**INSTRUCCIONES:**
1. Responda con datos del fragmento sobre los dirigentes cocaleros:
(a) ¿Qué es lo que Estados Unidos no hace en su territorio?
(b) ¿Cómo se llama la operación en la que se capturó a dirigentes cocaleros?
(c) ¿Qué imagen se pretende generar de los productores?
2. Indique si cada afirmación concuerda con el fragmento sobre los dirigentes cocaleros y cite las palabras que lo deciden:
(a) En esta parte del mundo existe un combate real al narcotráfico.
(b) Se busca relacionar a los dirigentes cocaleros con el terrorismo.
(c) Las capturas tienen como fin facilitar que los productores negocien con el Estado.
3. Redacte la continuación del fragmento sobre los dirigentes cocaleros a partir de su última oración.

**FRAGMENTO:**
....
Obviamente se trata de un círculo vicioso que sólo sirve para ocultar que Estados Unidos no hace nada para controlar la droga y las mafias en su territorio, y que los gobiernos de esta parte del mundo pagan su cuota de campesinos zarandeados y despojados para aparentar un combate al narcotráfico que no existe. La captura de dirigentes cocaleros como los de la operación “Eclipse” y el afán de relacionarlos con el terrorismo y el narcotráfico, apunta a desorganizar a los productores en sus intentos de negociar con el Estado y evitar políticas concertadas, y a generar una imagen de “enemigo de varias cabezas” al que hay que tratarlos con una lógica de guerra.
....
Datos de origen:
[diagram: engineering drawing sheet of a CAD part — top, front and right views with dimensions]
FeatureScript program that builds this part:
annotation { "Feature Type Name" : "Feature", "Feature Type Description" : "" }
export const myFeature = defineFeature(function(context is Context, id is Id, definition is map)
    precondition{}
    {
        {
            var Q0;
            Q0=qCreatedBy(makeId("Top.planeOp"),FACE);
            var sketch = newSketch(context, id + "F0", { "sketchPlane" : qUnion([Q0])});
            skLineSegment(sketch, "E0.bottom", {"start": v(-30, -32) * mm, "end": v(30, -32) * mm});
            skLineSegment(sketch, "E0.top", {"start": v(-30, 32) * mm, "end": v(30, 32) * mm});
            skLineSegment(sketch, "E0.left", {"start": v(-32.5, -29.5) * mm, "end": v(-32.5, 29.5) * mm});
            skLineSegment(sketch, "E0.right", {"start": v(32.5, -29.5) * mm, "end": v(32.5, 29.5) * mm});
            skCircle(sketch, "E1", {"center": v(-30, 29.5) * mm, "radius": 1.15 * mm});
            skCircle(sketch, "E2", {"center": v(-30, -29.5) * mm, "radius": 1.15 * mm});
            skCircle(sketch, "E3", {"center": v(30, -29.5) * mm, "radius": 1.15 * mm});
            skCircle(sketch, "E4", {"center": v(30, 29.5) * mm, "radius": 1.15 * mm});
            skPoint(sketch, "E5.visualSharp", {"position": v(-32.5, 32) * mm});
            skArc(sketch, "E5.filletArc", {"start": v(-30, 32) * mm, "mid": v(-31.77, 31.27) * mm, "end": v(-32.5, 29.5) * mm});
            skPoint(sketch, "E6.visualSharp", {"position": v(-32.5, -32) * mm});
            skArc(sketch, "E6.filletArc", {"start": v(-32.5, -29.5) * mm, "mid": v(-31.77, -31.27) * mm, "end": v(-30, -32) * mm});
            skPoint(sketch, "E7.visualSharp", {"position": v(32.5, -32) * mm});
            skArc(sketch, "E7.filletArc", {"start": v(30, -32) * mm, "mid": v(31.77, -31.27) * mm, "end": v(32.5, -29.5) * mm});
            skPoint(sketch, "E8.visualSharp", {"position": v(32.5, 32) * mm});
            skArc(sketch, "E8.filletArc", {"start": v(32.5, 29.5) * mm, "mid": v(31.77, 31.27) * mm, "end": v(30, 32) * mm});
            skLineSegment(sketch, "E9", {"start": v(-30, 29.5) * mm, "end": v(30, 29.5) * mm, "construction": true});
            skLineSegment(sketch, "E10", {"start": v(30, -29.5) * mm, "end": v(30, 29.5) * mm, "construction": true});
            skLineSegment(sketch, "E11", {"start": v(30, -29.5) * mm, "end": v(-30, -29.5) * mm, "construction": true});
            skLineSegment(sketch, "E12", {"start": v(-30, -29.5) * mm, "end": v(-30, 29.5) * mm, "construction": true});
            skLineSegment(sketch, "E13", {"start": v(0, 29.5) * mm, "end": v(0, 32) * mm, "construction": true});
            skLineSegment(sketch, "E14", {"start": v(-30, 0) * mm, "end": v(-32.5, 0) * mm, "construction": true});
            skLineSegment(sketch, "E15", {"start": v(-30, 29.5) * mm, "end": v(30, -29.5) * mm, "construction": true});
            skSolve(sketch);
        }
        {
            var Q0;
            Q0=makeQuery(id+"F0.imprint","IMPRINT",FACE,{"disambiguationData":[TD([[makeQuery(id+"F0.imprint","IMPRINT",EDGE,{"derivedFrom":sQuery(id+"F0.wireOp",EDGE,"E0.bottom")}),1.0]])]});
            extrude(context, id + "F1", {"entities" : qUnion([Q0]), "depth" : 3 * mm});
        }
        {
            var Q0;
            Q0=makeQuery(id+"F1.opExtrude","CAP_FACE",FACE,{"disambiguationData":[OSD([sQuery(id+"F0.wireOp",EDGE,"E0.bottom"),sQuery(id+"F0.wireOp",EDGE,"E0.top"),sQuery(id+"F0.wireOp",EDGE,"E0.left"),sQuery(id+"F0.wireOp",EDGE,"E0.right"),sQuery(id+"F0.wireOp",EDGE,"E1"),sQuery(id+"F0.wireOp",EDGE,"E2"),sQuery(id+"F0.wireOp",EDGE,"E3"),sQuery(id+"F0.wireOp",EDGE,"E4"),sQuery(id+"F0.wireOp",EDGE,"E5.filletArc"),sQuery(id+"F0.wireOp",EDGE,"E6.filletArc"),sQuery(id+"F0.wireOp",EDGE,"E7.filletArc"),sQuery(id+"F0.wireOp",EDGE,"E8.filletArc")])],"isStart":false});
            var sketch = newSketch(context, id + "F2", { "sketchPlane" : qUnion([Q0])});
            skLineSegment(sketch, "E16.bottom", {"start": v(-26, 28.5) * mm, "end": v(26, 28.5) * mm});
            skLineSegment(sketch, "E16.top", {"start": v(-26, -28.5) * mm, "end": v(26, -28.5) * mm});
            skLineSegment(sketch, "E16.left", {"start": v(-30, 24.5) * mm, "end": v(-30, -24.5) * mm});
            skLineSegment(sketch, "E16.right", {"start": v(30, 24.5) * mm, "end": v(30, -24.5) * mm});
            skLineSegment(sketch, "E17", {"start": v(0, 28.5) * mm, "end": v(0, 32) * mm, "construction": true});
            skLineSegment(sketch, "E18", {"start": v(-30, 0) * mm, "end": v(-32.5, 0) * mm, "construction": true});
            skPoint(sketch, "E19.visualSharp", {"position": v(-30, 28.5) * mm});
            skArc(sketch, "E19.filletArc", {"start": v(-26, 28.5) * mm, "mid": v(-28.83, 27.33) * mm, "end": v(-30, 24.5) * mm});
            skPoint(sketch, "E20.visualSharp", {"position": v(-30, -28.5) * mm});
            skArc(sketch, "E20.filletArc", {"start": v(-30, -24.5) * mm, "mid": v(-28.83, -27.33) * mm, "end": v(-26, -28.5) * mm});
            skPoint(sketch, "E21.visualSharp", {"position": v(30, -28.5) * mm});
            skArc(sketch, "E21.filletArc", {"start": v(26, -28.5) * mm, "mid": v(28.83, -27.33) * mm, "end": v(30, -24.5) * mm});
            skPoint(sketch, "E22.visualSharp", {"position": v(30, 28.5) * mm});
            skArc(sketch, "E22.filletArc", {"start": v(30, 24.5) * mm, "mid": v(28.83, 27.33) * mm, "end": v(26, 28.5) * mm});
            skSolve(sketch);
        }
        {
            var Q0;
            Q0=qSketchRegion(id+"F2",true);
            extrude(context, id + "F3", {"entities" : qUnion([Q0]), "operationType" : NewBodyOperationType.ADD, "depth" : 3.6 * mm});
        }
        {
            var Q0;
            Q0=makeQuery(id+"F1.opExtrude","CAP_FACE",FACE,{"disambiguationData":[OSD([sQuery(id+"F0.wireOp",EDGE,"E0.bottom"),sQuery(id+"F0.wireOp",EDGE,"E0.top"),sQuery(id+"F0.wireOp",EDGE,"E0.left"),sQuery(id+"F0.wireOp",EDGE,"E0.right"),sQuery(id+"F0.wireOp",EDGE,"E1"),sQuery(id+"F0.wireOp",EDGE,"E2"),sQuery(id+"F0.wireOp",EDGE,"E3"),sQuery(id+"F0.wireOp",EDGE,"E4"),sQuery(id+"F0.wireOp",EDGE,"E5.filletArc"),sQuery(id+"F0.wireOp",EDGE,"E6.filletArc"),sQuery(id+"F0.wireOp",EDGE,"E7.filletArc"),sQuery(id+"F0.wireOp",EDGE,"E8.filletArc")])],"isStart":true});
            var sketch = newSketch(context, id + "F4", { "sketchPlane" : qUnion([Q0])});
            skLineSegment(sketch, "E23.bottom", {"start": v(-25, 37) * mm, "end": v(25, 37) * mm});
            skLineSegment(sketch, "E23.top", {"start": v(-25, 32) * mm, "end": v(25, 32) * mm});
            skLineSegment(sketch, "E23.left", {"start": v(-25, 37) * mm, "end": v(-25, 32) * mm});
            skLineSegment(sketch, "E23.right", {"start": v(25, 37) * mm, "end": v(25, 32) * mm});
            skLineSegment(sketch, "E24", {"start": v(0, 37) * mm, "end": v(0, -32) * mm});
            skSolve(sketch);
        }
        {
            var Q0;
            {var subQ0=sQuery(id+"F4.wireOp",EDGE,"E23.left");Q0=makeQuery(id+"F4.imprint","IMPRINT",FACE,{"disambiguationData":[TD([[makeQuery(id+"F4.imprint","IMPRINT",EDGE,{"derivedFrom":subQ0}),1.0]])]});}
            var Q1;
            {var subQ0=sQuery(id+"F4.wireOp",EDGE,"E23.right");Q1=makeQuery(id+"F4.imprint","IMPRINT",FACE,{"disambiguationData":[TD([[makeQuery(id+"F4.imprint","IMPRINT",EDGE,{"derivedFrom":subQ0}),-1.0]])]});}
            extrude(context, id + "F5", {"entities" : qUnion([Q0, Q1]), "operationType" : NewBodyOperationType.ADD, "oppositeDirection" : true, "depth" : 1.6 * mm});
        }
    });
....
**RESPUESTAS DE LA ACTIVIDAD:**
1.
(a) No hace nada para controlar la droga y las mafias en su territorio.
(b) Se llama operación "Eclipse".
(c) Se pretende generar la imagen de un "enemigo de varias cabezas" al que hay que tratar con una lógica de guerra.

2.
(a) No: "para aparentar un combate al narcotráfico que no existe".
(b) Sí: "el afán de relacionarlos con el terrorismo y el narcotráfico".
(c) No: "apunta a desorganizar a los productores en sus intentos de negociar con el Estado".

3.
Ricardo Soberón ha venido denunciando esta realidad de la política antidrogras durante muchos años y entendiendo que los cocaleros son personas con las que hay que conversar y entenderse. Precisamente por esta trayectoria profesional y política es que el presidente Ollanta lo escogió para DEVIDA. Pero ahora lo quieren destruir agitando lo que él dijo una y mil veces, que la erradicación no funciona (que es lo que afirman también varios ex presidentes), que los cocaleros son personas de trabajo con los que hay que contar para el desarrollo alternativo y que la coca (léase bien, la coca) no es una planta maligna, ni un estupefaciente, sino un producto vegetal al que se le extraen componentes para fabricar una de las drogas más famosas.

Los que quieren tumbar al actual jefe de DEVIDA, pretenden además que nos traguemos el sapo de que la política de persecución a los cocaleros, alentada por Estados Unidos, es una “política de Estado”, algo así como inmodificable. De ahí el escándalo que ahora se ve en el Congreso en el que varias bancadas quieren linchar a Soberón. Y todos vuelven a decir: cierto que ha fracasado, pero n o podemos dejar de erradicar; cierto que Soberón recién empieza su gestión y no ha hecho nada que merezca la ametralladora de ataques que recibe todos los días, pero así es la erradicación, incluye erradicar a los funcionarios que no gustan a Estados Unidos, como le sucedió al ministro aprista chiquitín Salazar al comenzar el segundo gobierno de Alan García.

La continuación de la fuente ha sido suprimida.